# Dog-Training Academy



## Ljilly28 (Jan 22, 2008)

This isnt something I personally would choose above finding a good breeder looking to place the right adult dog with me. Alternatively, choosing a wonderful rescue or finding just the right 8 week old pup and an APDT/CPDT trainer to raise him using positive methods? Good luck with your quest.


----------



## GoldenSail (Dec 30, 2008)

I agree with ljilly, not my cup of tea, HOWEVER, if it is what you want go for it. I don't like that they purchase designer breeds. I do like that they find rescues and train them.
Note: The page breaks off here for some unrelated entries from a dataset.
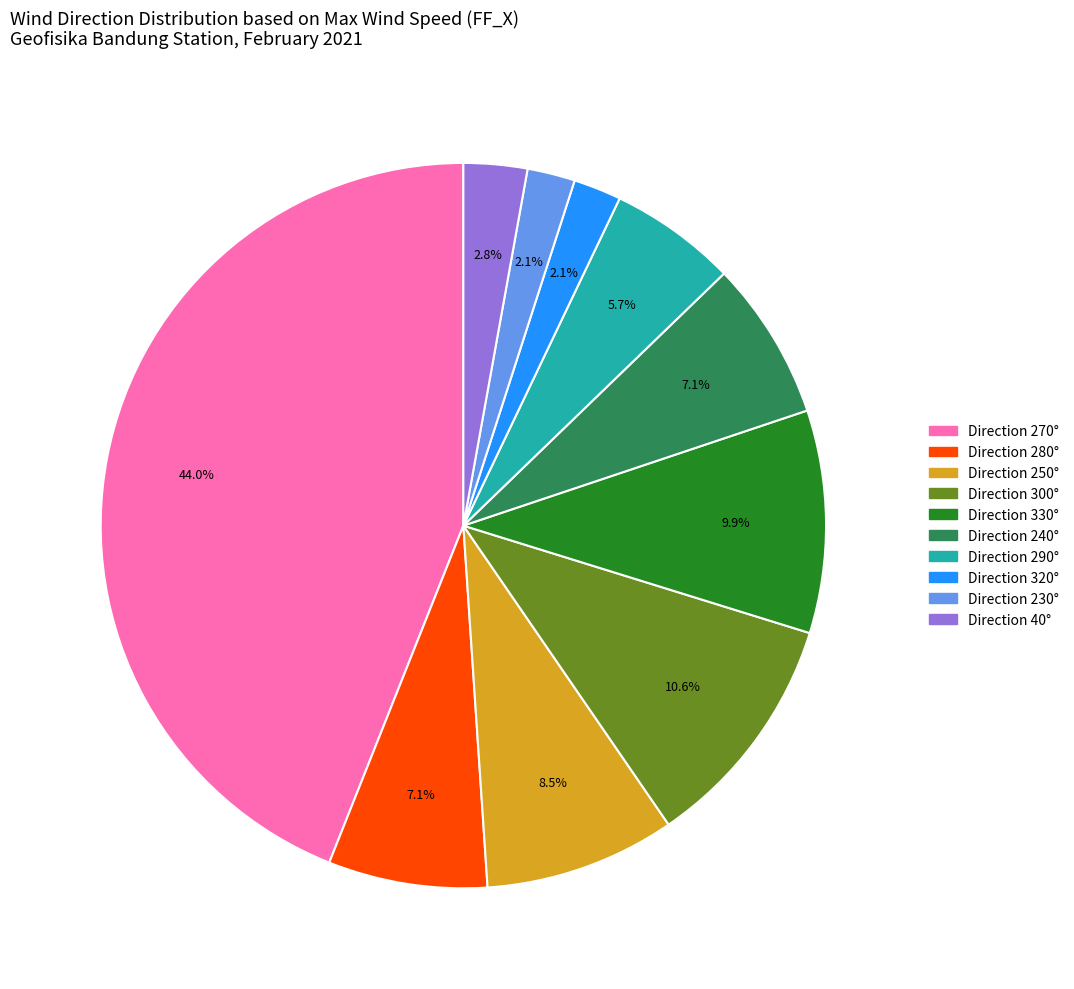

What portion of the pie excludes Direction 290°?

94.3%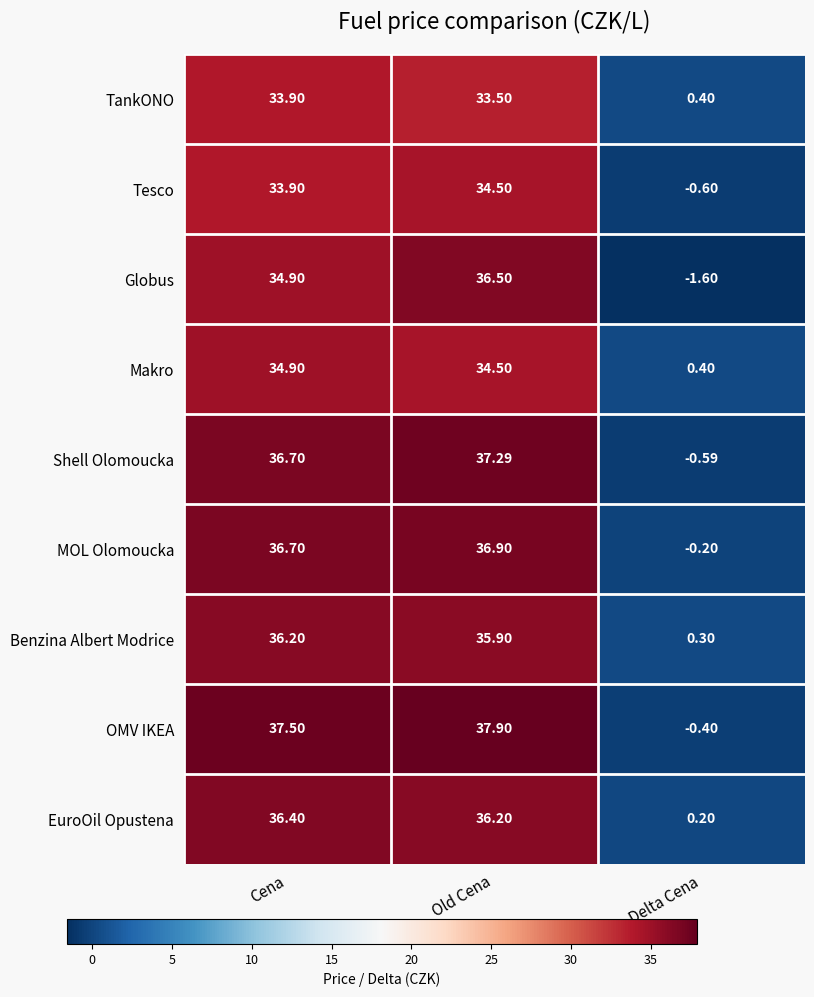

How many data points does each series have?

3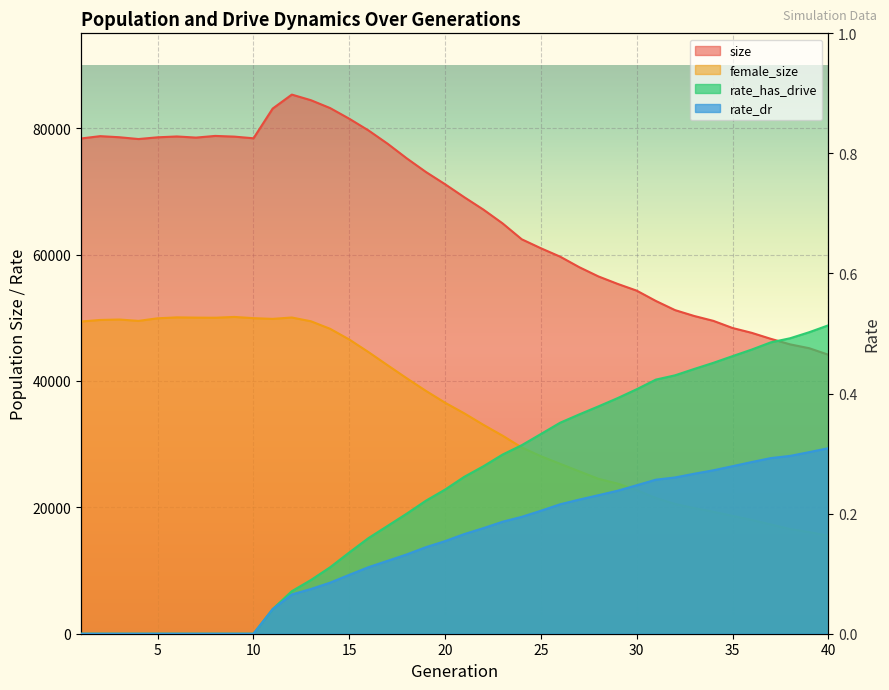

Which category has the lowest value in the size series?

40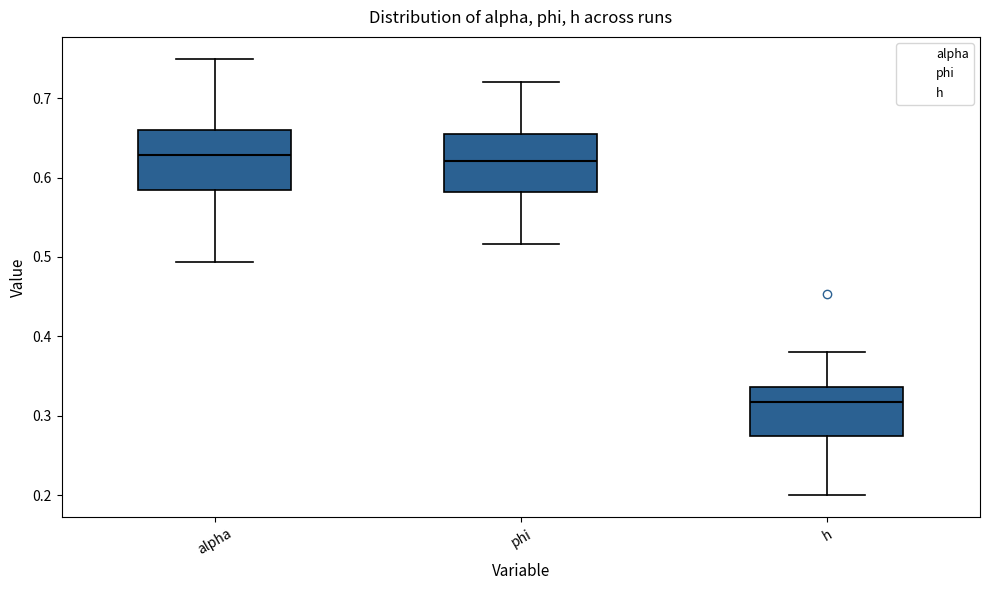

Where does the median line of the box for phi sit on the y-axis? The values are not printed on the chart, so give them approximately, as read against the axis.

0.62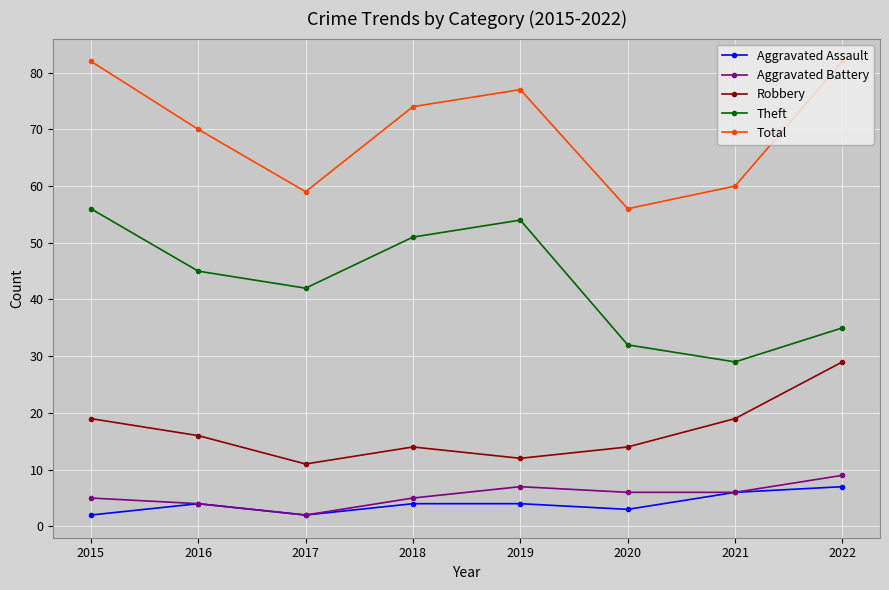

Is this an area chart (filled region under the line)?

No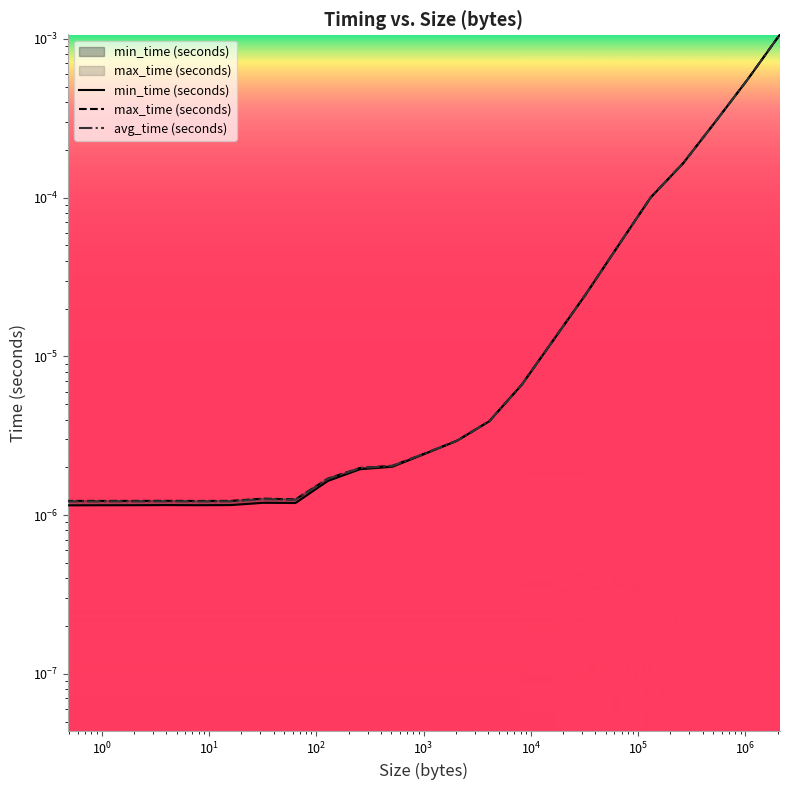

True or false: avg_time (seconds) and max_time (seconds) intersect in this chart.

False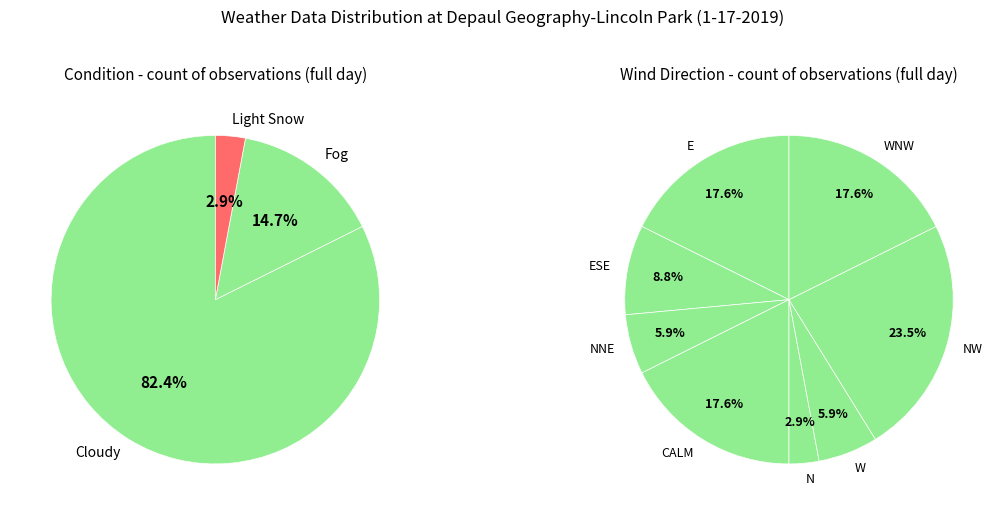

What is the majority slice?

Cloudy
They also get some of their dogs from breeders and as such is the case I would make sure that they get clearances on the dogs they purchase (although I do question--but don't know--reputable breeders selling their puppies to such a place. I doubt it.) Have you looked at other people that do the same thing?

Another possible alternative if you are diligent is finding a reputable breeder who kept back on of their puppies to grow out and then decided not show him or her. You could get an older well-bred golden with some initial training.

Here is one http://www.mattiaci.com/TrainedGoldenRetriever.htm.
I haven't checked her out thoroughly but she looks like a reputable breeder. She competes with her dogs in conformation and occasionally has older dogs that need a home.


----------